Advantages of a Local PySpark Cluster:
- Cost Control (Initially): Setting up a local cluster might seem cheaper initially, as you’re not directly paying for a cloud service. However, you need to factor in the costs of hardware, maintenance, electricity, and your own time for setup and administration.
- Data Locality (Potentially): If your data is already stored locally, accessing it from a local cluster can be faster than transferring it to the cloud. However, cloud storage solutions are becoming increasingly fast, and Databricks offers optimized ways to access data.
- Control: You have complete control over your local cluster environment. You can customize it exactly to your needs. However, this also means you’re responsible for everything.
When to Choose Which:
- Choose Databricks if:
- You need to scale your Spark workloads easily.
- You need a collaborative environment for your team.
- You want to reduce the operational overhead of managing a Spark cluster.
- You need access to integrated tools and services for data science and machine learning.
- You prioritize performance and security.
- You don’t want to manage infrastructure.
- Choose a Local PySpark Cluster if:
- You have very limited budget and your workloads are small and infrequent.
- You need very specific customization options that aren’t available in Databricks.
- Your data is extremely sensitive and cannot be moved to the cloud (though Databricks offers various security measures).
- You have the expertise to manage and maintain a Spark cluster.
For most data science and data engineering teams working with Spark, Databricks offers a more efficient, scalable, and collaborative environment compared to managing a local cluster.
While a local cluster might seem cheaper initially, the long-term costs and complexities of management often make Databricks a more cost-effective and productive solution.
Databricks vs Google Big Query and Other Clouds 📌
You’re right to think of Google BigQuery as a competitor to Databricks, but it’s important to understand that they approach the data problem from slightly different angles. Here’s a breakdown:
BigQuery:
- Focus: A fully-managed, serverless data warehouse designed for analytical queries and business intelligence.
- Strengths:
- Serverless: You don’t manage any infrastructure. Google handles everything.
- Scalability: Handles massive datasets with ease.
- Speed: Optimized for fast SQL queries using Dremel technology.
- Ease of use: Relatively easy to learn and use, especially if you’re familiar with SQL.

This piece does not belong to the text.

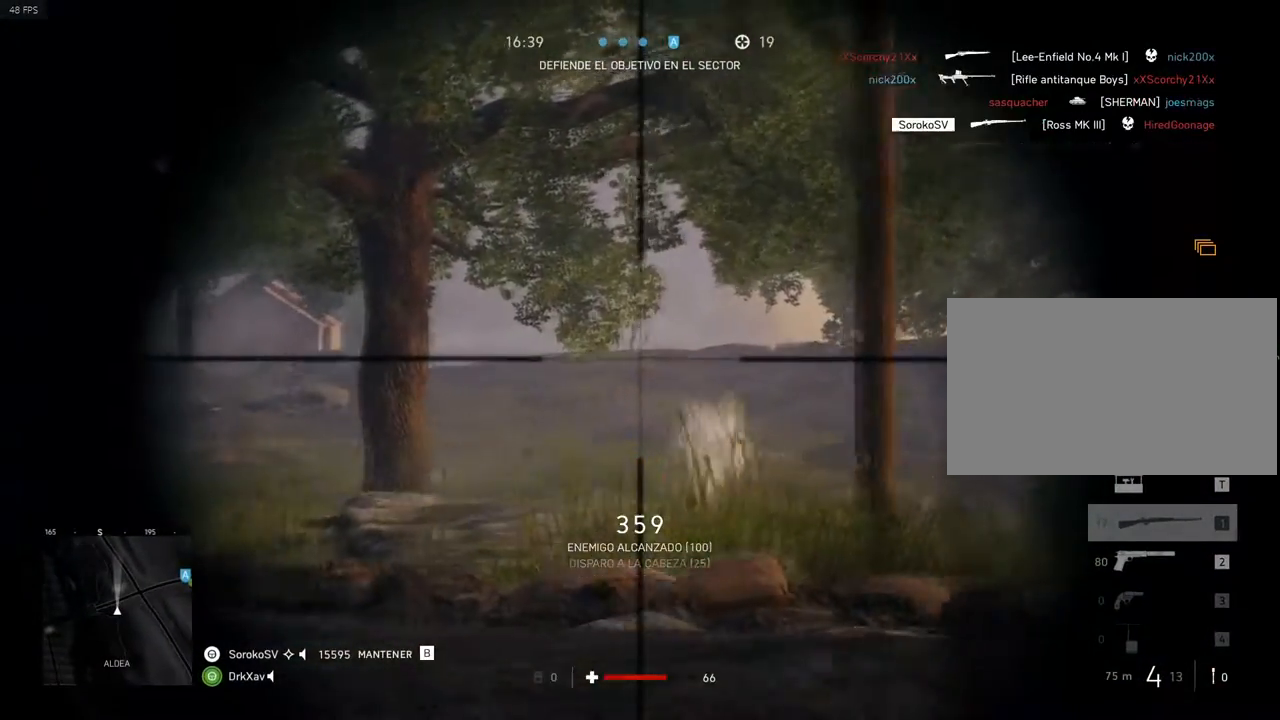
{"keys": ["d", "w"], "mouse": ["right"], "events": [[451, "a", "up"], [451, "d", "down"], [484, "w", "down"]]}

- Integration: Tightly integrated with the Google Cloud ecosystem.
- Use Cases:
- Business intelligence and reporting
- Data warehousing
- Ad-hoc analysis
- Building dashboards
- Some machine learning with BigQuery ML
Databricks:
- Focus: A unified analytics platform built around Apache Spark, designed for data engineering, data science, and machine learning.
- Strengths:
- Flexibility: Supports a wide range of data processing tasks, including ETL, streaming, and machine learning.

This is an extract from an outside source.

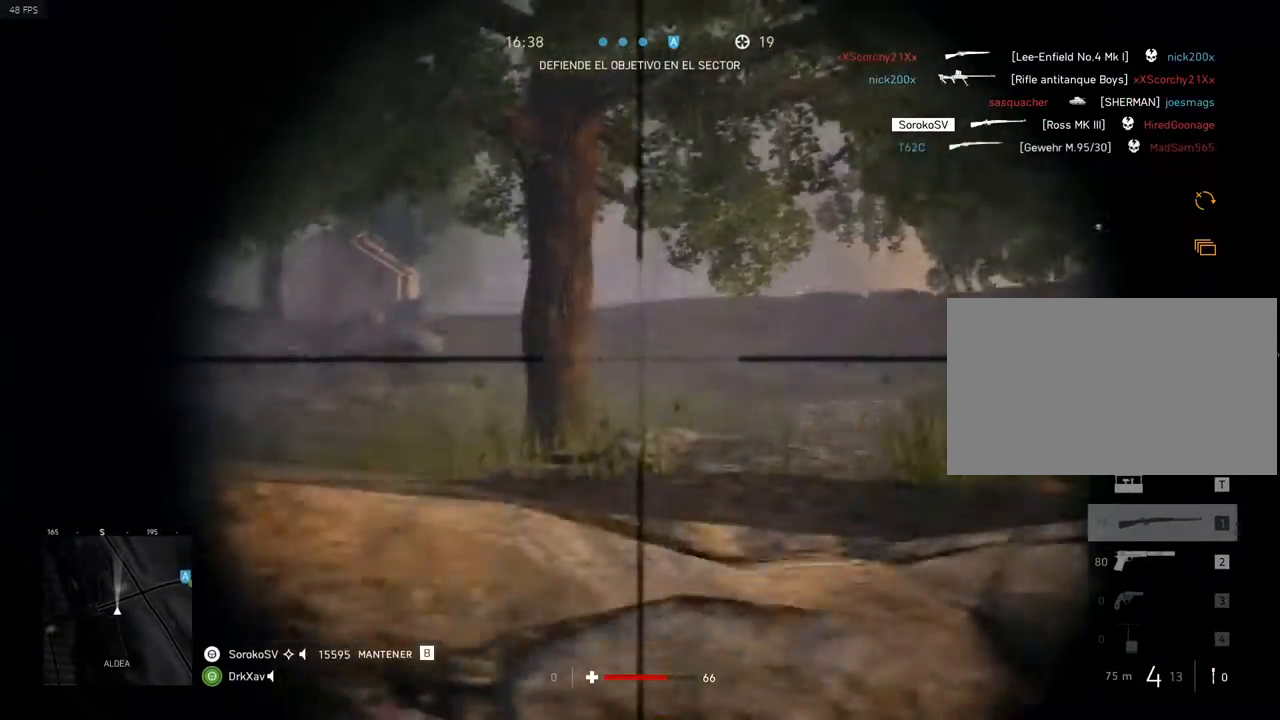
{"keys": ["d", "w"], "mouse": ["right"], "events": []}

- Scalability: Scales horizontally using Spark’s distributed computing model.
- Collaboration: Provides a collaborative workspace for teams.
- Openness: Works with various cloud providers (AWS, Azure, GCP) and integrates with many data sources.
- Advanced ML: Offers advanced machine learning capabilities with MLflow and integrations with popular ML frameworks.
- Use Cases:
- Large-scale data engineering
- Complex data transformations
- Machine learning model training and deployment
- Real-time analytics
- Data science exploration
Key Differences:
- Architecture: BigQuery is a data warehouse with a columnar storage format and a query engine (Dremel). Databricks is a platform for data and AI, built on Spark, which is a distributed computing framework.
- Ease of Use: BigQuery is generally considered easier to use, especially for those familiar with SQL. Databricks has a steeper learning curve, particularly for data engineering tasks.
- Infrastructure: BigQuery is completely serverless. You don’t manage any infrastructure. Databricks offers managed Spark clusters, but you still have some level of cluster configuration and management.
- Machine Learning: Both platforms support machine learning, but Databricks is generally preferred for more complex and advanced ML workloads.
- Data Engineering: Databricks excels in data engineering tasks due to its Spark foundation. BigQuery is less suited for complex data transformations.
In Summary:
- If your primary need is to perform fast analytical queries on large datasets for business intelligence and reporting, BigQuery is a great choice.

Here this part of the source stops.